#### [Document excerpt]
════

- Nickname: Baseball City, USA
- Motto: "Best in the West"
- Location of Makoti, North Dakota
- Coordinates: 47°57′48″N 101°48′10″W﻿ / ﻿47.96333°N 101.80278°W
- Country: United States
- State: North Dakota
- County: Ward
- Founded: 1911

Area
- • Total: 0.54 sq mi (1.40 km^{2})
- • Land: 0.54 sq mi (1.40 km^{2})
- • Water: 0 sq mi (0.00 km^{2})
- Elevation: 2,077 ft (633 m)

Population (2020)
- • Total: 148
- • Estimate (2024): 146
- • Density: 274.2/sq mi (105.86/km^{2})
- Time zone: UTC–6 (Central (CST))
- • Summer (DST): UTC–5 (CDT)
- ZIP Code: 58756
- Area code: 701
- FIPS code: 38-49820
- GNIS feature ID: 1036145

= Makoti, North Dakota =

Makoti is a city in Ward County, North Dakota, United States. The population was 148 at the 2020 census. It is part of the Minot Micropolitan Statistical Area. Makoti was founded in 1911.

==Geography==
According to the United States Census Bureau, the city has a total area of 0.20 sqmi, all land.

════

#### [Assigned task A]
Copy the stretch of the Makoti, North Dakota article from "Population (2020)" through "(DST): UTC–5 (CDT)" word for word.
#### [Assigned task B]
In the Makoti, North Dakota article, which statistical area is the city part of?
#### [Assigned task C]
Continue the Makoti, North Dakota article from the point where it stops.

════

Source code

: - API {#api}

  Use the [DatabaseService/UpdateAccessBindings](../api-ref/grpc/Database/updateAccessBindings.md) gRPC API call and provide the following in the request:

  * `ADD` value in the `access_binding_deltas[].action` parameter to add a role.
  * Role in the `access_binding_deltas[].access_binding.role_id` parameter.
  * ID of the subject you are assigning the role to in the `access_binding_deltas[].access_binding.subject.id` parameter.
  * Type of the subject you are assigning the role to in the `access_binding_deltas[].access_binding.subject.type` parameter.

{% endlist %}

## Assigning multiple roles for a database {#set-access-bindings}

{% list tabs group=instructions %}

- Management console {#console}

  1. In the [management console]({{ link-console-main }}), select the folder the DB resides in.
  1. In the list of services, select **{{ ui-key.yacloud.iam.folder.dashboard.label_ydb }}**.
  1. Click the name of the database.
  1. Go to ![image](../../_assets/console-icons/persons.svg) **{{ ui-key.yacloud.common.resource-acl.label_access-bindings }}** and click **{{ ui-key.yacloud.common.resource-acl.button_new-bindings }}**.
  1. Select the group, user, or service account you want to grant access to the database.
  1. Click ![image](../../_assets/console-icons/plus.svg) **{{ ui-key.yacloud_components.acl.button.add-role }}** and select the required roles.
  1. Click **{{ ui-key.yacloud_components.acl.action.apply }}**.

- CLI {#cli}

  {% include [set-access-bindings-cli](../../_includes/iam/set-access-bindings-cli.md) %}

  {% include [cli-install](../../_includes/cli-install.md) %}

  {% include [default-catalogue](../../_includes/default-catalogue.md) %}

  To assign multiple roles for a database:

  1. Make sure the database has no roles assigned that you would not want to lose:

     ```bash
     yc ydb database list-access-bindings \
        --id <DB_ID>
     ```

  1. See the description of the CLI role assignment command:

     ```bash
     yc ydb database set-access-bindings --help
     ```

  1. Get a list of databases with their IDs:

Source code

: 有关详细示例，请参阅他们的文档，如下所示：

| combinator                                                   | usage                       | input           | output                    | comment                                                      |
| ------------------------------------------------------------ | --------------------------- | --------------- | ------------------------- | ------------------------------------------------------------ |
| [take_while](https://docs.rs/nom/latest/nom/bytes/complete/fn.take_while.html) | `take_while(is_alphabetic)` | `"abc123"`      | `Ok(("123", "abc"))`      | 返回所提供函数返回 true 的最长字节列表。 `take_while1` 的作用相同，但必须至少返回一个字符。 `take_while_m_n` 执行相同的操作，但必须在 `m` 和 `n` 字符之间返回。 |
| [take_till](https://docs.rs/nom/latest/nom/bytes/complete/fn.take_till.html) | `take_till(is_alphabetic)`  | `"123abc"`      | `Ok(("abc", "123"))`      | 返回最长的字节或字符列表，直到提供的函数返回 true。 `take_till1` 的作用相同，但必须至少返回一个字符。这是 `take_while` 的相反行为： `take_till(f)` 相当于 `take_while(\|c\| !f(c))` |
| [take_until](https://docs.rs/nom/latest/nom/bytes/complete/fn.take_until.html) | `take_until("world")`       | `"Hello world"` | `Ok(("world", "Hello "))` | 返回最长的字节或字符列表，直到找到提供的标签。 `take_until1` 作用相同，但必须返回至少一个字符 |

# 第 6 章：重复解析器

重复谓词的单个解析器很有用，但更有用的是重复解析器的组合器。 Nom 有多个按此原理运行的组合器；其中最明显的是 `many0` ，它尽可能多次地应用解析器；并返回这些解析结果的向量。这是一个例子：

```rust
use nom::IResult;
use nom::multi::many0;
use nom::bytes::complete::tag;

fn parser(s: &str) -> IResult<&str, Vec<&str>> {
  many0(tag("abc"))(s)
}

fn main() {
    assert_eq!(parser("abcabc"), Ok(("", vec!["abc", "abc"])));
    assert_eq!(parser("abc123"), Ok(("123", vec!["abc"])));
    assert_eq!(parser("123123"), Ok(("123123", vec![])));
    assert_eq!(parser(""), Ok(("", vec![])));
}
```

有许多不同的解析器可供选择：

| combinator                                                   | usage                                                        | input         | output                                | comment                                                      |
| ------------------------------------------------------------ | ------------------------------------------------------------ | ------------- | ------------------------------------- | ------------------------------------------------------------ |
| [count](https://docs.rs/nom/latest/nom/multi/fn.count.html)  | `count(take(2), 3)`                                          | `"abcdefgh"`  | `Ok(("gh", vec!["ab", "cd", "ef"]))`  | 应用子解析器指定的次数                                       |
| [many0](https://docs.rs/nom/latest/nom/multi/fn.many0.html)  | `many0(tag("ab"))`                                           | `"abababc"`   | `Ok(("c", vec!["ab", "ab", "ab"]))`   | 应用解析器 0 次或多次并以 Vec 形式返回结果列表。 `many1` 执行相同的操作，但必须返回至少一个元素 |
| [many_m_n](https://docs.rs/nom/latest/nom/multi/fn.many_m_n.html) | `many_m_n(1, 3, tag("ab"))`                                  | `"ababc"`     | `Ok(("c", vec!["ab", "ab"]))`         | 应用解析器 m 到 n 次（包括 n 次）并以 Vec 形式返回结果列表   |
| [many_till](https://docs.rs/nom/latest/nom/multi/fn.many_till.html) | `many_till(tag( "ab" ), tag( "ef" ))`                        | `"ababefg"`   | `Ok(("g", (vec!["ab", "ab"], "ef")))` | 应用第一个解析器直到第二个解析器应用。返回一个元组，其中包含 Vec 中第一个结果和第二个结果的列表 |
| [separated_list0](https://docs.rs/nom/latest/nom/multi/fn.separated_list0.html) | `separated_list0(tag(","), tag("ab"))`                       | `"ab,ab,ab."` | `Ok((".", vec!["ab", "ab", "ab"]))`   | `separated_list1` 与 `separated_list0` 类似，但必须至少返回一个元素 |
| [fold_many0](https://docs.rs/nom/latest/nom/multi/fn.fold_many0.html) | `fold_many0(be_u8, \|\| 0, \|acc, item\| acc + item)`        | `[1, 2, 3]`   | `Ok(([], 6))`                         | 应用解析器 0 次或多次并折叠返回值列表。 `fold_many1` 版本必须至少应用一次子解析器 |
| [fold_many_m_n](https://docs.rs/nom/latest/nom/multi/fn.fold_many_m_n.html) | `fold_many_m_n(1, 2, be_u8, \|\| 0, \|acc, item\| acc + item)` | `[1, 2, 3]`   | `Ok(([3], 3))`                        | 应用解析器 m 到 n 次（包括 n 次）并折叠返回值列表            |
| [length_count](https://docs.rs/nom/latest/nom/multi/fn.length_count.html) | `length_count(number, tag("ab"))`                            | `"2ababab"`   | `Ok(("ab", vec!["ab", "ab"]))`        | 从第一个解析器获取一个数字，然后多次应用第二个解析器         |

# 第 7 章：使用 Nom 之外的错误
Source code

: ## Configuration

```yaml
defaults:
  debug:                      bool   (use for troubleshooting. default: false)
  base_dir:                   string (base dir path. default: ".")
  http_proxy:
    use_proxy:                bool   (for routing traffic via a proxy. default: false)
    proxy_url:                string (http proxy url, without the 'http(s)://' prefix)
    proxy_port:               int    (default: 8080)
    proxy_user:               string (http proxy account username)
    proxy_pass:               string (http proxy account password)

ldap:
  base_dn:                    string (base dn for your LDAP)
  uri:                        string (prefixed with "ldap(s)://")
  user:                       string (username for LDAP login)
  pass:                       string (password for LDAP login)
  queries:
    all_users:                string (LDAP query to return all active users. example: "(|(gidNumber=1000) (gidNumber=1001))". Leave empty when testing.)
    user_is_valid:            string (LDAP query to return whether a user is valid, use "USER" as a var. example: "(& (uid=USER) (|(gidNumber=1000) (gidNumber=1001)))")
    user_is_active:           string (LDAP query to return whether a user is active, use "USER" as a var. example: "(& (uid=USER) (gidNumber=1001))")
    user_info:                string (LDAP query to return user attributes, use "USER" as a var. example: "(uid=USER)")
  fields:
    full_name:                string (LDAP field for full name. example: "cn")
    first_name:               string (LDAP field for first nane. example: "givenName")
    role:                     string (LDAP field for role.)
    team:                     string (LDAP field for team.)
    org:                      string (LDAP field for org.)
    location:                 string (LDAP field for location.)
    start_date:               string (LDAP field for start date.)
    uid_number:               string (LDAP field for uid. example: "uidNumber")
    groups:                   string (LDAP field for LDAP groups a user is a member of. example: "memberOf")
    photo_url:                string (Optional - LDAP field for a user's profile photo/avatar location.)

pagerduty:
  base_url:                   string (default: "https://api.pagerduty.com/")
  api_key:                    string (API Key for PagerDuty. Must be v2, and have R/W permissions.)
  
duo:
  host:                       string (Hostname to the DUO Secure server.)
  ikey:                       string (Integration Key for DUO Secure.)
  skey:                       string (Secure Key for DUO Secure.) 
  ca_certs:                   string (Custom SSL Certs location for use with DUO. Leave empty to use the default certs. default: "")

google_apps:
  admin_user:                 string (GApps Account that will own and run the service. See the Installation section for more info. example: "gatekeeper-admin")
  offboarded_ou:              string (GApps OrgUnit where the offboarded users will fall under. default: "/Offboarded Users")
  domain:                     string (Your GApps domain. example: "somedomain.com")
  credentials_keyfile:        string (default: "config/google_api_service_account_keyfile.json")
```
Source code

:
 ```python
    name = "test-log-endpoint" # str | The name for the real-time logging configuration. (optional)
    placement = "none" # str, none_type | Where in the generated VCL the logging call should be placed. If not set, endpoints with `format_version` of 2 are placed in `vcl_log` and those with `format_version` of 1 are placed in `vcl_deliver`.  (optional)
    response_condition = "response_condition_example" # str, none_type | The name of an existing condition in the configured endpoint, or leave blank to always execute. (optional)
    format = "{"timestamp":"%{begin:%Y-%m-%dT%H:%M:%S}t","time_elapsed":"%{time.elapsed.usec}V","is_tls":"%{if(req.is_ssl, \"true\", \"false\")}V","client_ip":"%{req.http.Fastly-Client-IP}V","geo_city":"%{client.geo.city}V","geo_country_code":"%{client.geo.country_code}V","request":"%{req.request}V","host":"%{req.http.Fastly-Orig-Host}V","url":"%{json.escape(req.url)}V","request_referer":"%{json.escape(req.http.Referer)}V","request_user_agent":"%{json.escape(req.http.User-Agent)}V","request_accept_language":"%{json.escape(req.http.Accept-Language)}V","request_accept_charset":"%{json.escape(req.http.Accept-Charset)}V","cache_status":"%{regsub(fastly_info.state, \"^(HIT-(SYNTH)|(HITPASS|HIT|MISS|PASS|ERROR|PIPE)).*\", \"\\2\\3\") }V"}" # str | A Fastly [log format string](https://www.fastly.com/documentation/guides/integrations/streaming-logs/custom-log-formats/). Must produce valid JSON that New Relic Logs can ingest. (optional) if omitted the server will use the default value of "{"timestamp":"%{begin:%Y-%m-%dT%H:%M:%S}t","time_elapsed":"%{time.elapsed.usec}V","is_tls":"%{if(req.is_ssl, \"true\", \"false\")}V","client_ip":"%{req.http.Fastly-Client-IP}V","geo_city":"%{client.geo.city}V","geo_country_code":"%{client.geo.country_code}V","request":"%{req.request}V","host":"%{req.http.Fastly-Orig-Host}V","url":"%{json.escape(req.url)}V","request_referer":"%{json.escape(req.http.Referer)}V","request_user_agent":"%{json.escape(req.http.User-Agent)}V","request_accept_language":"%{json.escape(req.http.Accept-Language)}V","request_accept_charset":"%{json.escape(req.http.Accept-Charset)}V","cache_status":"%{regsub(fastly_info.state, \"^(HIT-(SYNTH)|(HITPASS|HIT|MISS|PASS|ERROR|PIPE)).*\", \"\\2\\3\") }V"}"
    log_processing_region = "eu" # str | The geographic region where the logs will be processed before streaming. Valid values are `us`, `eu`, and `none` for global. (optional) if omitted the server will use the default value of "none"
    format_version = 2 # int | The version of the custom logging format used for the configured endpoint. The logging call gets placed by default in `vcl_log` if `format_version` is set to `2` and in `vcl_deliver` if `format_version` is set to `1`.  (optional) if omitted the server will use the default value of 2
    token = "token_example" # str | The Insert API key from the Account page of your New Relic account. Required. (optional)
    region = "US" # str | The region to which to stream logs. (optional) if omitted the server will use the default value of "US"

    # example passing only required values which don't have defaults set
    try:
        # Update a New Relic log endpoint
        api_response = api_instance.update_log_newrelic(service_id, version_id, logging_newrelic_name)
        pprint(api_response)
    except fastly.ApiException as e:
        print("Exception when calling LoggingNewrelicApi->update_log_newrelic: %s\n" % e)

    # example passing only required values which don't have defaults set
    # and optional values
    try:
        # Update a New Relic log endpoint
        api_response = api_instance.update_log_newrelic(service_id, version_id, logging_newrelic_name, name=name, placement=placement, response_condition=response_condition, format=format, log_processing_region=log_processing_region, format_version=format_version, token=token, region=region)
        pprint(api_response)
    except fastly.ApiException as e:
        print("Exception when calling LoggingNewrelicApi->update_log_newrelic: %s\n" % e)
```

════

#### [Answer section A]
Population (2020)
- • Total: 148
- • Estimate (2024): 146
- • Density: 274.2/sq mi (105.86/km^{2})
- Time zone: UTC–6 (Central (CST))
- • Summer (DST): UTC–5 (CDT)

#### [Answer section B]
The Minot Micropolitan Statistical Area.

#### [Answer section C]
==Demographics==

Historical population
| Census | Pop. | Note | %± |
| 1920 | 283 |  | — |
| 1930 | 276 |  | −2.5% |
| 1940 | 212 |  | −23.2% |
| 1950 | 219 |  | 3.3% |
| 1960 | 214 |  | −2.3% |
| 1970 | 159 |  | −25.7% |
| 1980 | 199 |  | 25.2% |
| 1990 | 145 |  | −27.1% |
| 2000 | 145 |  | 0.0% |
| 2010 | 154 |  | 6.2% |
| 2020 | 148 |  | −3.9% |
| 2024 (est.) | 146 |  | −1.4% |
U.S. Decennial Census 2020 Census

===2010 census===
As of the 2010 census, there were 154 people, 71 households, and 38 families residing in the city. The population density was 770.0 PD/sqmi. There were 87 housing units at an average density of 435.0 /sqmi. The racial makeup of the city was 95.5% White, 0.6% from other races, and 3.9% from two or more races. Hispanic or Latino of any race were 1.3% of the population.

There were 71 households, of which 21.1% had children under the age of 18 living with them, 43.7% were married couples living together, 2.8% had a female householder with no husband present, 7.0% had a male householder with no wife present, and 46.5% were non-families. 43.7% of all households were made up of individuals, and 18.4% had someone living alone who was 65 years of age or older. The average household size was 2.17 and the average family size was 3.11.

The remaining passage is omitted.